Dataset entries:
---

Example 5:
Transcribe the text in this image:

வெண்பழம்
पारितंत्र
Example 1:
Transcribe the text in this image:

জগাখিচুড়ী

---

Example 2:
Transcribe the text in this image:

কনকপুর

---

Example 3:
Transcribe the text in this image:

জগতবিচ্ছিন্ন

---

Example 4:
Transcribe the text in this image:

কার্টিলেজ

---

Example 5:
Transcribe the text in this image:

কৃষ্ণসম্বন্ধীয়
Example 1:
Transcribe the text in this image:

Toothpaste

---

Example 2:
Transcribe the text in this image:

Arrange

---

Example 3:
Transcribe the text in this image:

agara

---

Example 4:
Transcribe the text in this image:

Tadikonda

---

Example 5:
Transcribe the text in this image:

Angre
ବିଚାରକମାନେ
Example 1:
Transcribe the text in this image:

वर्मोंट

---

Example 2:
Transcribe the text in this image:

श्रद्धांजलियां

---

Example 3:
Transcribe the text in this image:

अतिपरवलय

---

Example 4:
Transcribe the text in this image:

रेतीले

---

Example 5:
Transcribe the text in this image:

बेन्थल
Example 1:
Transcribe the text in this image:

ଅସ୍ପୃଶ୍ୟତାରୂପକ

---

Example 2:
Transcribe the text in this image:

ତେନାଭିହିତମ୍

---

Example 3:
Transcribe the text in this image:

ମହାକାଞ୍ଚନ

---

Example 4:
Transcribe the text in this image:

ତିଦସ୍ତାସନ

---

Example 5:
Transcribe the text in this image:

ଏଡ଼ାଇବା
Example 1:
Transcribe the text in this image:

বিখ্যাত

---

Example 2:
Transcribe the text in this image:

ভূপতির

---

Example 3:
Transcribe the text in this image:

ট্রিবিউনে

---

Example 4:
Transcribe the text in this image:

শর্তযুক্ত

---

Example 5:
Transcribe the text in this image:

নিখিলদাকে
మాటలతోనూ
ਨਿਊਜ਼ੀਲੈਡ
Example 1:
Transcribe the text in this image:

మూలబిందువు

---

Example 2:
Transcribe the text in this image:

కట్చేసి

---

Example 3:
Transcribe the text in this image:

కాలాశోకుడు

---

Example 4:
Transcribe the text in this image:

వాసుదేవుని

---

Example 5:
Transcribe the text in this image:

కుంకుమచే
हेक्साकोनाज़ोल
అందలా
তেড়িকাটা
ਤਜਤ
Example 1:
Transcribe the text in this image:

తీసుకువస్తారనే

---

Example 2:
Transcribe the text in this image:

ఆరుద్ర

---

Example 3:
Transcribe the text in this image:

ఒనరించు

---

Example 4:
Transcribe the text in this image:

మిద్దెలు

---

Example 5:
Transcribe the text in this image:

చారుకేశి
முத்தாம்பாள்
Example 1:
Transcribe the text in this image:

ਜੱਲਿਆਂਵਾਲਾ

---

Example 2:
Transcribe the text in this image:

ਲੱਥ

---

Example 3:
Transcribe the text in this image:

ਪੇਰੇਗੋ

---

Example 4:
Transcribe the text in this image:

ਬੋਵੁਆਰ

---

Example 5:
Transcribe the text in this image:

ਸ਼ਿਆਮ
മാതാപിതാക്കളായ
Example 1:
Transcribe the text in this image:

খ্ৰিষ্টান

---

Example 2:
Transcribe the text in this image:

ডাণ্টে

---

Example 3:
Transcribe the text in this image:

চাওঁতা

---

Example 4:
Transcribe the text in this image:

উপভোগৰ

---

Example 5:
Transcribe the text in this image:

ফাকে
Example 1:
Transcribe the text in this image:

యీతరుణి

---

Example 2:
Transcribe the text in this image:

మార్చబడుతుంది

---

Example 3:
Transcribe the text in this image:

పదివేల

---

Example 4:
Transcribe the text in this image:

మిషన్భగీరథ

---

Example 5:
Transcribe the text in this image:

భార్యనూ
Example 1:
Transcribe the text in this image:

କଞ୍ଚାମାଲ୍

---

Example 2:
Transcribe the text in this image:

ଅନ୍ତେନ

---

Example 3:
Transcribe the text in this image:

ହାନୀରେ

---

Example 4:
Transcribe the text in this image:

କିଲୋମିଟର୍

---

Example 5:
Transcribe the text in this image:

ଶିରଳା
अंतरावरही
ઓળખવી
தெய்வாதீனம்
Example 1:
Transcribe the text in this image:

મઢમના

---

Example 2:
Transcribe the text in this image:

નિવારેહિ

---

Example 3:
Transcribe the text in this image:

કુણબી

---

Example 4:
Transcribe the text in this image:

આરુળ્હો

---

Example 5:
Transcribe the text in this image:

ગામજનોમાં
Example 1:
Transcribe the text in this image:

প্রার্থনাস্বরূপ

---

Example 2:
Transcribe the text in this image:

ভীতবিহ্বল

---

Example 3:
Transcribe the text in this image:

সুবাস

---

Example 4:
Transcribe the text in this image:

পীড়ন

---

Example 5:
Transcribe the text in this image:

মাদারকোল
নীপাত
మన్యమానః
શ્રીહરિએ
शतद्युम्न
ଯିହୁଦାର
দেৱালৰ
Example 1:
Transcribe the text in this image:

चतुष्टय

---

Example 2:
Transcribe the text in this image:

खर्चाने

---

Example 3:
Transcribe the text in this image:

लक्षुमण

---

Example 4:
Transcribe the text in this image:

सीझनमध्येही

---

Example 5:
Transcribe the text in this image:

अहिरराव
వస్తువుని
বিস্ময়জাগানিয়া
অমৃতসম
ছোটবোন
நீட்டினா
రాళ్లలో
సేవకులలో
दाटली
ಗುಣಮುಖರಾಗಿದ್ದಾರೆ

• [Exercise instructions]: Would you please give all of the entries above once more, exactly as they are?

• [Exercise solution]:
---

Example 5:
Transcribe the text in this image:

வெண்பழம்
पारितंत्र
Example 1:
Transcribe the text in this image:

জগাখিচুড়ী

---

Example 2:
Transcribe the text in this image:

কনকপুর

---

Example 3:
Transcribe the text in this image:

জগতবিচ্ছিন্ন

---

Example 4:
Transcribe the text in this image:

কার্টিলেজ

---

Example 5:
Transcribe the text in this image:

কৃষ্ণসম্বন্ধীয়
Example 1:
Transcribe the text in this image:

Toothpaste

---

Example 2:
Transcribe the text in this image:

Arrange

---

Example 3:
Transcribe the text in this image:

agara

---

Example 4:
Transcribe the text in this image:

Tadikonda

---

Example 5:
Transcribe the text in this image:

Angre
ବିଚାରକମାନେ
Example 1:
Transcribe the text in this image:

वर्मोंट

---

Example 2:
Transcribe the text in this image:

श्रद्धांजलियां

---

Example 3:
Transcribe the text in this image:

अतिपरवलय

---

Example 4:
Transcribe the text in this image:

रेतीले

---

Example 5:
Transcribe the text in this image:

बेन्थल
Example 1:
Transcribe the text in this image:

ଅସ୍ପୃଶ୍ୟତାରୂପକ

---

Example 2:
Transcribe the text in this image:

ତେନାଭିହିତମ୍

---

Example 3:
Transcribe the text in this image:

ମହାକାଞ୍ଚନ

---

Example 4:
Transcribe the text in this image:

ତିଦସ୍ତାସନ

---

Example 5:
Transcribe the text in this image:

ଏଡ଼ାଇବା
Example 1:
Transcribe the text in this image:

বিখ্যাত

---

Example 2:
Transcribe the text in this image:

ভূপতির

---

Example 3:
Transcribe the text in this image:

ট্রিবিউনে

---

Example 4:
Transcribe the text in this image:

শর্তযুক্ত

---

Example 5:
Transcribe the text in this image:

নিখিলদাকে
మాటలతోనూ
ਨਿਊਜ਼ੀਲੈਡ
Example 1:
Transcribe the text in this image:

మూలబిందువు

---

Example 2:
Transcribe the text in this image:

కట్చేసి

---

Example 3:
Transcribe the text in this image:

కాలాశోకుడు

---

Example 4:
Transcribe the text in this image:

వాసుదేవుని

---

Example 5:
Transcribe the text in this image:

కుంకుమచే
हेक्साकोनाज़ोल
అందలా
তেড়িকাটা
ਤਜਤ
Example 1:
Transcribe the text in this image:

తీసుకువస్తారనే

---

Example 2:
Transcribe the text in this image:

ఆరుద్ర

---

Example 3:
Transcribe the text in this image:

ఒనరించు

---

Example 4:
Transcribe the text in this image:

మిద్దెలు

---

Example 5:
Transcribe the text in this image:

చారుకేశి
முத்தாம்பாள்
Example 1:
Transcribe the text in this image:

ਜੱਲਿਆਂਵਾਲਾ

---

Example 2:
Transcribe the text in this image:

ਲੱਥ

---

Example 3:
Transcribe the text in this image:

ਪੇਰੇਗੋ

---

Example 4:
Transcribe the text in this image:

ਬੋਵੁਆਰ

---

Example 5:
Transcribe the text in this image:

ਸ਼ਿਆਮ
മാതാപിതാക്കളായ
Example 1:
Transcribe the text in this image:

খ্ৰিষ্টান

---

Example 2:
Transcribe the text in this image:

ডাণ্টে

---

Example 3:
Transcribe the text in this image:

চাওঁতা

---

Example 4:
Transcribe the text in this image:

উপভোগৰ

---

Example 5:
Transcribe the text in this image:

ফাকে
Example 1:
Transcribe the text in this image:

యీతరుణి

---

Example 2:
Transcribe the text in this image:

మార్చబడుతుంది

---

Example 3:
Transcribe the text in this image:

పదివేల

---

Example 4:
Transcribe the text in this image:

మిషన్భగీరథ

---

Example 5:
Transcribe the text in this image:

భార్యనూ
Example 1:
Transcribe the text in this image:

କଞ୍ଚାମାଲ୍

---

Example 2:
Transcribe the text in this image:

ଅନ୍ତେନ

---

Example 3:
Transcribe the text in this image:

ହାନୀରେ

---

Example 4:
Transcribe the text in this image:

କିଲୋମିଟର୍

---

Example 5:
Transcribe the text in this image:

ଶିରଳା
अंतरावरही
ઓળખવી
தெய்வாதீனம்
Example 1:
Transcribe the text in this image:

મઢમના

---

Example 2:
Transcribe the text in this image:

નિવારેહિ

---

Example 3:
Transcribe the text in this image:

કુણબી

---

Example 4:
Transcribe the text in this image:

આરુળ્હો

---

Example 5:
Transcribe the text in this image:

ગામજનોમાં
Example 1:
Transcribe the text in this image:

প্রার্থনাস্বরূপ

---

Example 2:
Transcribe the text in this image:

ভীতবিহ্বল

---

Example 3:
Transcribe the text in this image:

সুবাস

---

Example 4:
Transcribe the text in this image:

পীড়ন

---

Example 5:
Transcribe the text in this image:

মাদারকোল
নীপাত
మన్యమానః
શ્રીહરિએ
शतद्युम्न
ଯିହୁଦାର
দেৱালৰ
Example 1:
Transcribe the text in this image:

चतुष्टय

---

Example 2:
Transcribe the text in this image:

खर्चाने

---

Example 3:
Transcribe the text in this image:

लक्षुमण

---

Example 4:
Transcribe the text in this image:

सीझनमध्येही

---

Example 5:
Transcribe the text in this image:

अहिरराव
వస్తువుని
বিস্ময়জাগানিয়া
অমৃতসম
ছোটবোন
நீட்டினா
రాళ్లలో
సేవకులలో
दाटली
ಗುಣಮುಖರಾಗಿದ್ದಾರೆ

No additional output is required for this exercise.